September 16, 2011

Emory Law students' brief joins U.S. Supreme Court case

The Emory Law School Supreme Court Advocacy Project has filed a brief with the U.S. Supreme Court concerning jail inmate strip searches, which students argue violate the Fourth Amendment. The case is set for oral arguments Oct. 12 before the high court.

The amicus brief filed in Florence v.

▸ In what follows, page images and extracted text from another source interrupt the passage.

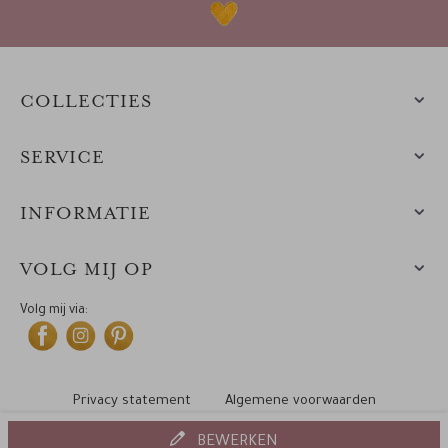
COLLECTIES
SERVICE
INFORMATIE
VOLG MIJ OP
Volg mij via:
Privacy statement
Algemene voorwaarden
Cookiebeleid
© 2010-2025 Leintjes
BEWERKEN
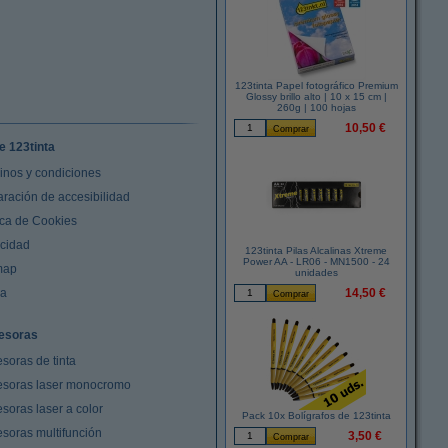
123tinta Papel fotográfico Premium
Glossy brillo alto | 10 x 15 cm |
260g | 100 hojas
10,50 €
e 123tinta
inos y condiciones
aración de accesibilidad
ica de Cookies
acidad
123tinta Pilas Alcalinas Xtreme
Power AA - LR06 - MN1500 - 24
map
unidades
da
14,50 €
esoras
soras de tinta
esoras laser monocromo
soras laser a color
Pack 10x Bolígrafos de 123tinta
esoras multifunción
3,50 €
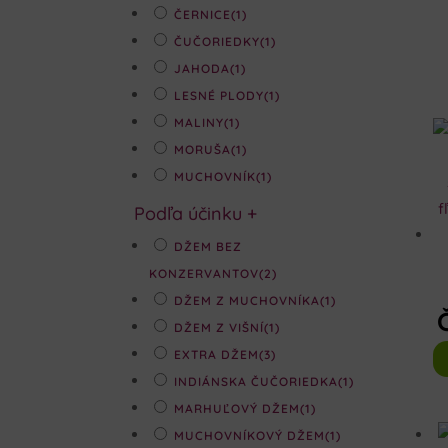
ČERNICE
(1)
ČUČORIEDKY
(1)
JAHODA
(1)
LESNÉ PLODY
(1)
MALINY
(1)
MORUŠA
(1)
MUCHOVNÍK
(1)
Podľa účinku
+
DŽEM BEZ
KONZERVANTOV
(2)
DŽEM Z MUCHOVNÍKA
(1)
DŽEM Z VIŠNÍ
(1)
EXTRA DŽEM
(3)
INDIÁNSKA ČUČORIEDKA
(1)
MARHUĽOVÝ DŽEM
(1)
MUCHOVNÍKOVÝ DŽEM
(1)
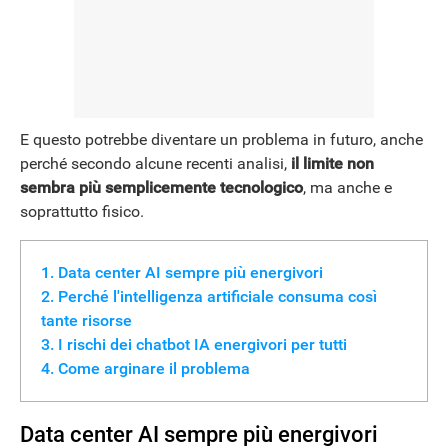
NEWS
E questo potrebbe diventare un problema in futuro, anche
perché secondo alcune recenti analisi,
il limite non
sembra più semplicemente tecnologico
, ma anche e
soprattutto fisico.
Data center AI sempre più energivori
Perché l'intelligenza artificiale consuma così
tante risorse
I rischi dei chatbot IA energivori per tutti
Come arginare il problema
Data center AI sempre più energivori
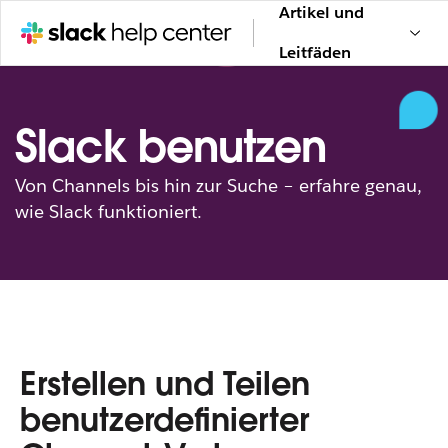
Artikel und
Leitfäden
Slack benutzen
Von Channels bis hin zur Suche – erfahre genau,
wie Slack funktioniert.
Erstellen und Teilen
benutzerdefinierter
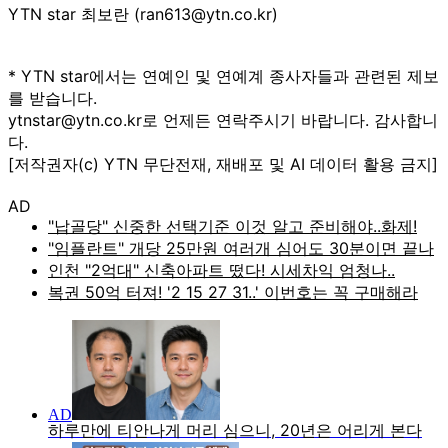
YTN star 최보란 (ran613@ytn.co.kr)
* YTN star에서는 연예인 및 연예계 종사자들과 관련된 제보
를 받습니다.
ytnstar@ytn.co.kr로 언제든 연락주시기 바랍니다. 감사합니
다.
[저작권자(c) YTN 무단전재, 재배포 및 AI 데이터 활용 금지]
AD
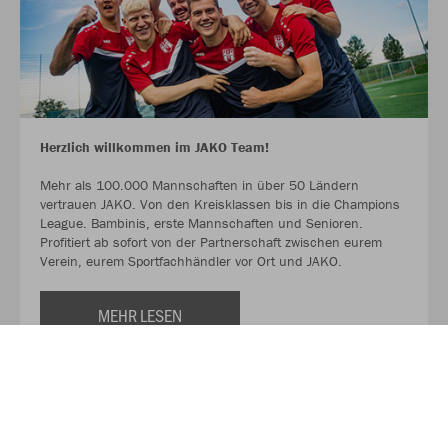
Herzlich willkommen im JAKO Team!
Mehr als 100.000 Mannschaften in über 50 Ländern
vertrauen JAKO. Von den Kreisklassen bis in die Champions
League. Bambinis, erste Mannschaften und Senioren.
Profitiert ab sofort von der Partnerschaft zwischen eurem
Verein, eurem Sportfachhändler vor Ort und JAKO.
MEHR LESEN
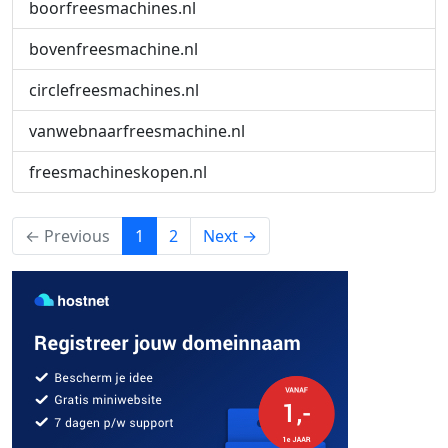
boorfreesmachines.nl
bovenfreesmachine.nl
circlefreesmachines.nl
vanwebnaarfreesmachine.nl
freesmachineskopen.nl
(current)
← Previous
1
2
Next →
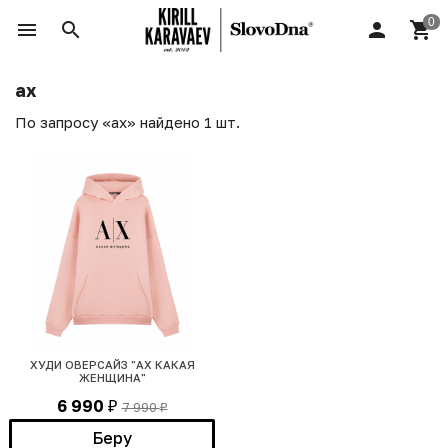
ах
По запросу «ах» найдено 1 шт.
ХУДИ ОВЕРСАЙЗ "АХ КАКАЯ
ЖЕНЩИНА"
6 990
7 990
₽
₽
Беру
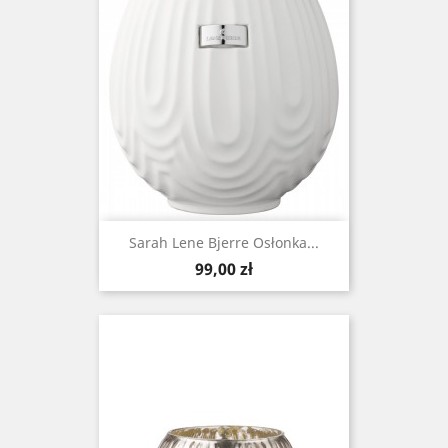
Sarah Lene Bjerre Osłonka...
Cena
99,00 zł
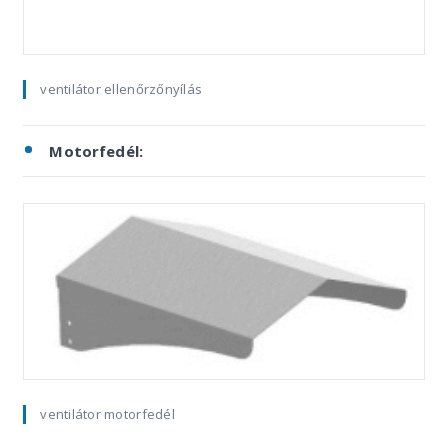
ventilátor ellenőrzőnyílás
Motorfedél:
ventilátor motorfedél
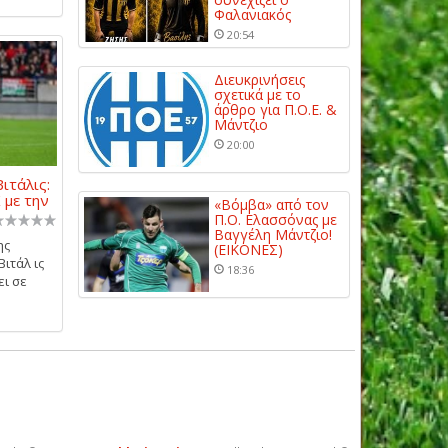
Φαλανιακός
20:54
Διευκρινήσεις
σχετικά με το
άρθρο για Π.Ο.Ε. &
Μάντζιο
20:00
ιτάλις:
 με την
«Βόμβα» από τον
Π.Ο. Ελασσόνας με
Βαγγέλη Μάντζιο!
ης
(ΕΙΚΟΝΕΣ)
ιτάλ ις
18:36
ει σε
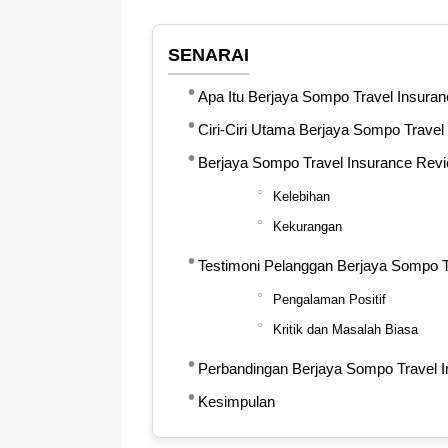
SENARAI
Apa Itu Berjaya Sompo Travel Insura
Ciri-Ciri Utama Berjaya Sompo Travel
Berjaya Sompo Travel Insurance Rev
Kelebihan
Kekurangan
Testimoni Pelanggan Berjaya Sompo T
Pengalaman Positif
Kritik dan Masalah Biasa
Perbandingan Berjaya Sompo Travel I
Kesimpulan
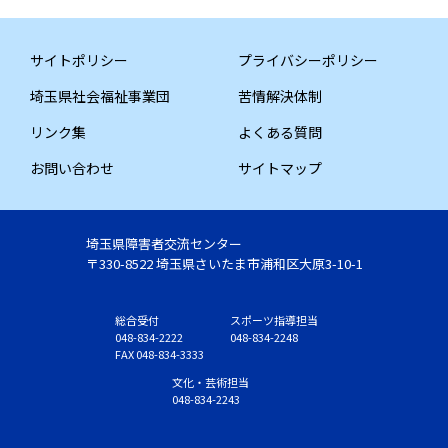
サイトポリシー
プライバシーポリシー
埼玉県社会福祉事業団
苦情解決体制
リンク集
よくある質問
お問い合わせ
サイトマップ
埼玉県障害者交流センター
〒330-8522 埼玉県さいたま市浦和区大原3-10-1
総合受付
スポーツ指導担当
048-834-2222
048-834-2248
FAX 048-834-3333
文化・芸術担当
048-834-2243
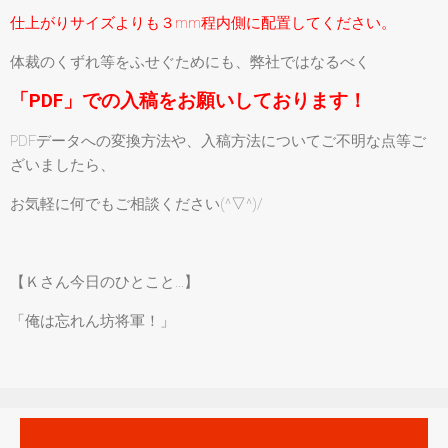
仕上がりサイズよりも３mm程内側に配置してください。
体裁のくずれ等をふせぐためにも、弊社ではなるべく
「PDF」での入稿をお願いしております！
PDFデータへの変換方法や、入稿方法についてご不明な点等ご
ざいましたら、
お気軽に何でもご相談ください(^▽^)/
【Ｋさん今日のひとこと…】
「俺は忘れん坊将軍！」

Board of Chosen Freeholders asks "whether the Fourth Amendment permits a jail to conduct a suspicionless strip search of every individual arrested for any minor offense no matter what the circumstances." One reason cited as justification is to prevent the spread of MRSA, an antibiotic-resistant staph infection, as well as other skin diseases.

That's a bogus claim, according to the brief presented by Emory's year-old, student-run clinic, launched by Kedar Bhatia '13L.

While screening to prevent the spread of disease is valid, the brief argues screening should be performed by qualified medical professionals, not by corrections officers during intake.

Encouraging complacency

Using medical reasons as a "cover" for the searches may lead prison officials to complacently believe medical problems have been taken care of, says Bradley Brockmann, executive director of the Center for Prison Health and Human Rights in an article published Sept. 9 in the Fulton County Daily Report.

"A strip search conducted by non-medical personnel for security purposes has little connection to the procedures used during a bona fide skin exam," the brief reads. "Such searches undermine, or at least distract from, consistent policies to address the root cause of infectious disease epidemics in correctional facilities."

The brief was signed by Emory Law's K.H. Gyr Professor in Private International Law David J. Bederman, who has argued four cases before the U.S. Supreme Court, and worked with students on the brief. He said the focus on medical justification went beyond just a "me-too" brief. It was also strengthened by the Emory's connections with the Atlanta-based U.S. Centers for Disease Control and Prevention.

"I was blown away by the brief," says Thomas Goldstein of Goldstein & Russell in Washington, who will argue for case for Albert Florence, who challenged the strip search by officers in New Jersey. "I was amazed that the students found the clients, organized the argument and wrote the brief."